MF Global filed for bankruptcy protection on Monday following bad bets on euro zone debt.
London clearing house LCH.Clearnet declared it a defaulter.
MF Global became the most high-profile victim so far of the euro zone debt crisis, and revived memories of the collapse of Lehman Brothers in 2008 that triggered turmoil in global financial markets.
But market participants said because MF Global, although highly leveraged, was far smaller -- its balance sheet, at $41 billion, was less than a 10th the size of Lehman’s -- the wider impact of its fall would be contained.
“While this is no Lehman Brothers, people will get more cautious because they’re afraid there could be another MF Global,” said Ang Kok Heng, who helps manage about $390 million at Phillip Capital Management in Kuala Lumpur.
“When there’s a run on a broker, it may be easier for it to collapse compared with a bank. Banks get central banks guaranteeing their deposits, while brokers don’t get that kind of support.”
In Australia, trading in grain futures and options was suspended by bourse operator ASX Ltd on Tuesday, prompting concerns about the integrity of the country’s agricultural futures market.
“We’re sitting out here with risk that we can’t cover,” said Jonathan Barratt, head of Sydney-based Commodity Broking Services.
The London Metal Exchange said in a statement on Tuesday it had suspended MF Global from trading with immediate effect, following a similar move by the CME Group , which operates the Chicago Mercantile Exchange, Chicago Board of Trade and New York Mercantile Exchange.
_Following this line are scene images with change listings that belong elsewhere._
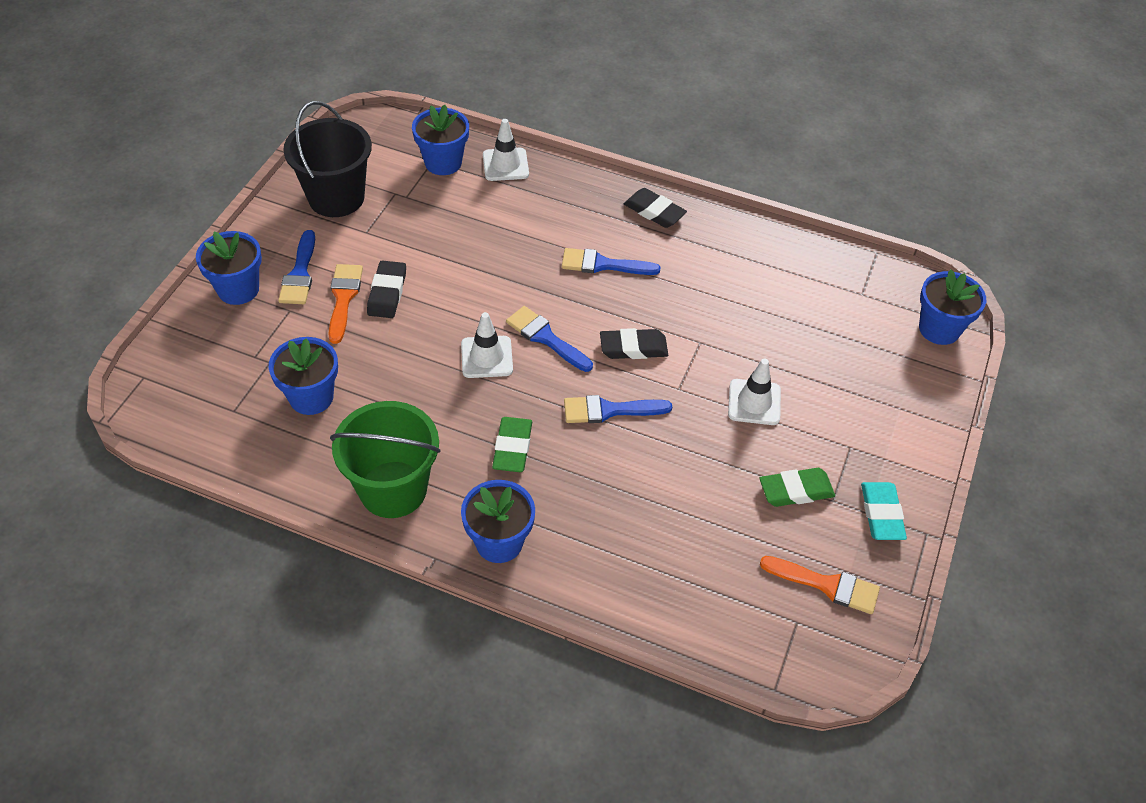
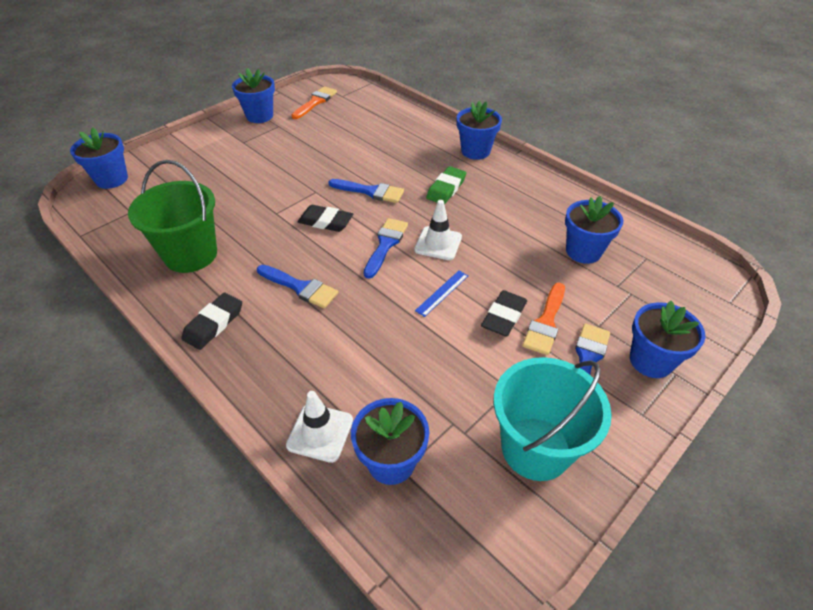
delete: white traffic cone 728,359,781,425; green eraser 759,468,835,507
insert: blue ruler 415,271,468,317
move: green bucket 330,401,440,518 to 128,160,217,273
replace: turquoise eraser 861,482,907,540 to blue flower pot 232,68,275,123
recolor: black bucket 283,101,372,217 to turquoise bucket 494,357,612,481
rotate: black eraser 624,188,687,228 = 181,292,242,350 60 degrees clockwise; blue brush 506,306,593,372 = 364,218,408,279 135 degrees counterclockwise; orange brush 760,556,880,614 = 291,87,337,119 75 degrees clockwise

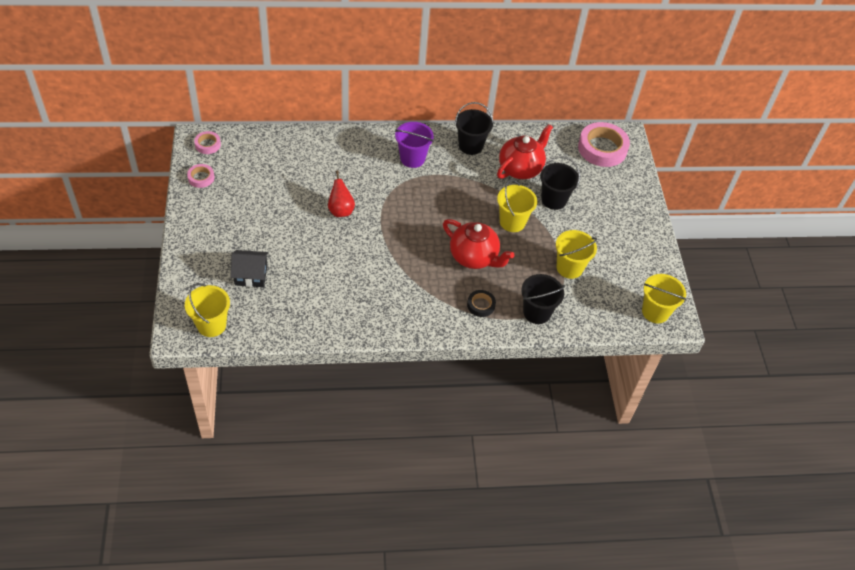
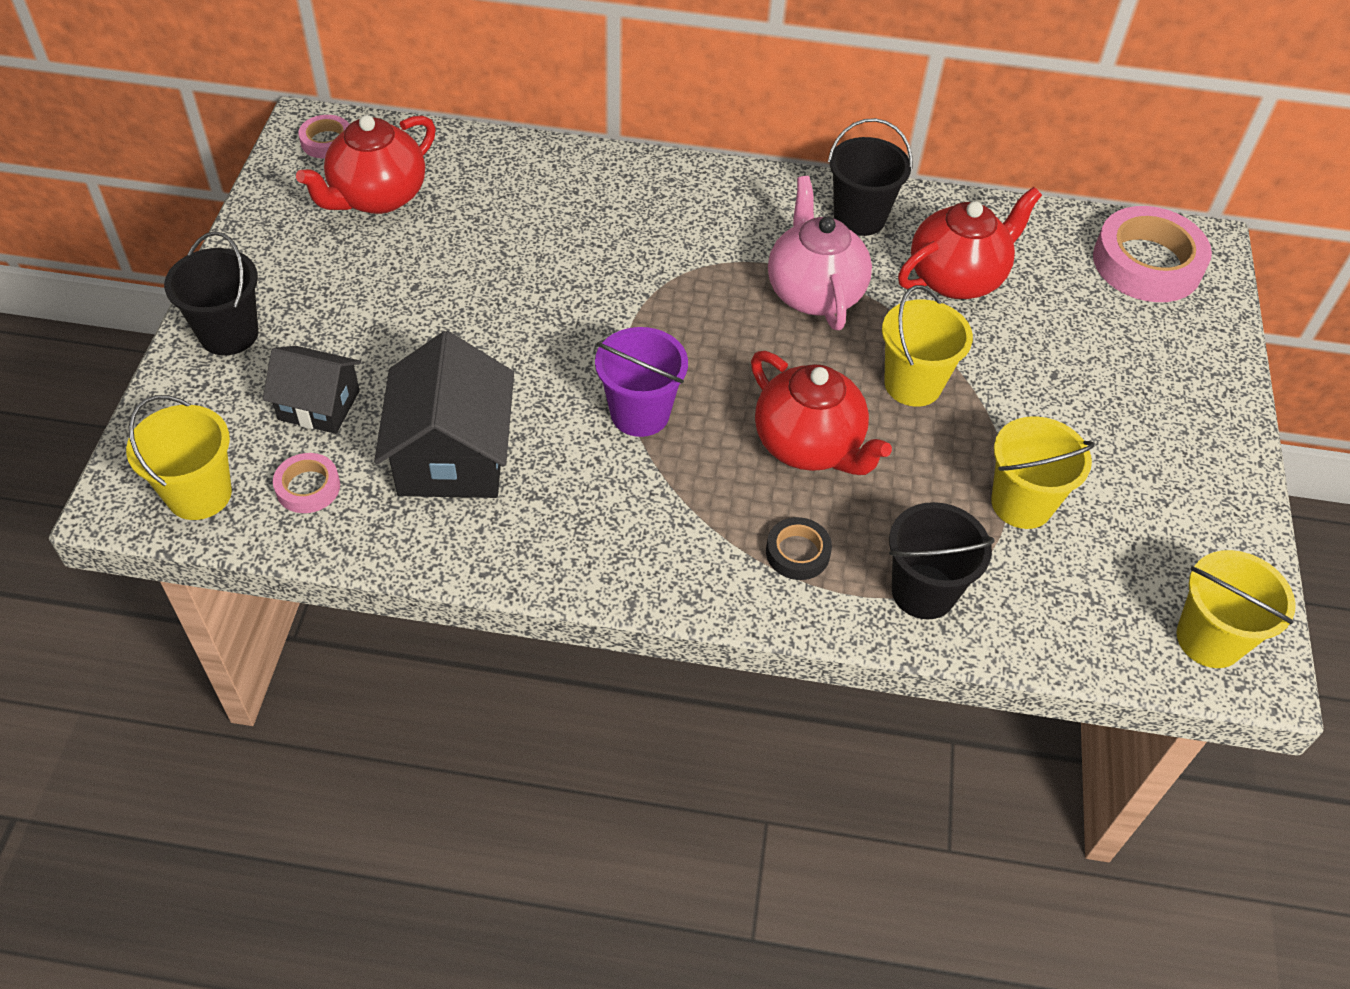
delete: red pear 328,170,355,217
insert: red teapot 296,115,436,214; pink teapot 768,176,872,330; black house 374,331,514,498
move: purple bucket 395,122,434,168 to 595,327,688,437; black bucket 540,156,580,210 to 164,231,258,355; pink tape 187,164,214,188 to 273,453,340,513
On Monday, CBOE Holdings Inc said it was restricting trading by customers of MF Global to closing out their positions on its platforms, the Chicago Board Options Exchange, the C2 Options Exchange and the CBOE Futures Exchange.
Trading activity in gold, crude oil and grain futures slowed to a crawl as the bankruptcy forced a chaotic scramble to untangle trading positions. MF Global brokers were barred from trading floors, according to Chicago traders.
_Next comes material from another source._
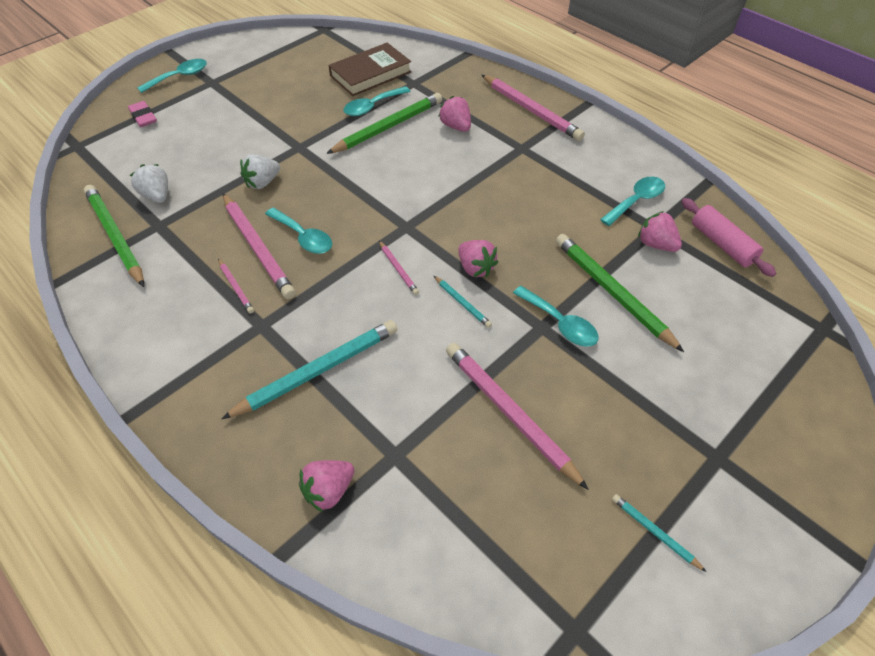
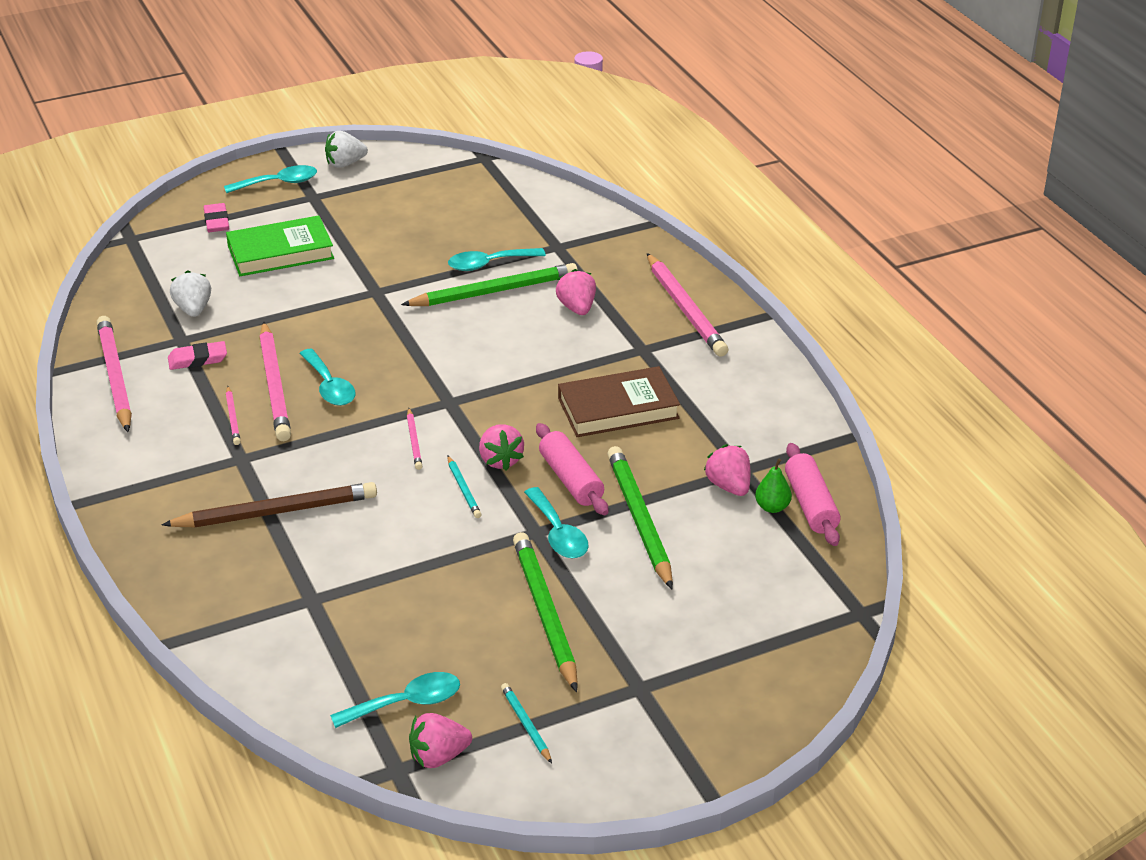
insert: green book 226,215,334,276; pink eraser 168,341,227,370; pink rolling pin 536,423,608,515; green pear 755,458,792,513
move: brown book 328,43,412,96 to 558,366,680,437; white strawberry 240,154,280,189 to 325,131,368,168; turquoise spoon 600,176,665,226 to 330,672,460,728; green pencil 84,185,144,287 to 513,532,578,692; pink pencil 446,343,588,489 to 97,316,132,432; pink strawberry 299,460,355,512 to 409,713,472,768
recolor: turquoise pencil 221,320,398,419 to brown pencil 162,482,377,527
Commodities such as natural gas and crude, where MF Global had a strong presence, have been hit harder than others.
One Sydney-based LME trader said MF Global’s failure could encourage more market players to use clearing houses because they offered greater protection than over-the-counter (OTC) trading.
“If there are customers who are in an OTC arrangement with MF Global, and these are not cleared by a clearing house, they may be exposed,” said the trader. “But we don’t know who these people are.”
The New York Federal Reserve terminated MF Global as one of its primary dealers and IntercontinentalExchange Inc , which operates futures exchanges in Europe and North America, Singapore Exchange Ltd and Singapore’s central bank halted the broker’s operations except for liquidations.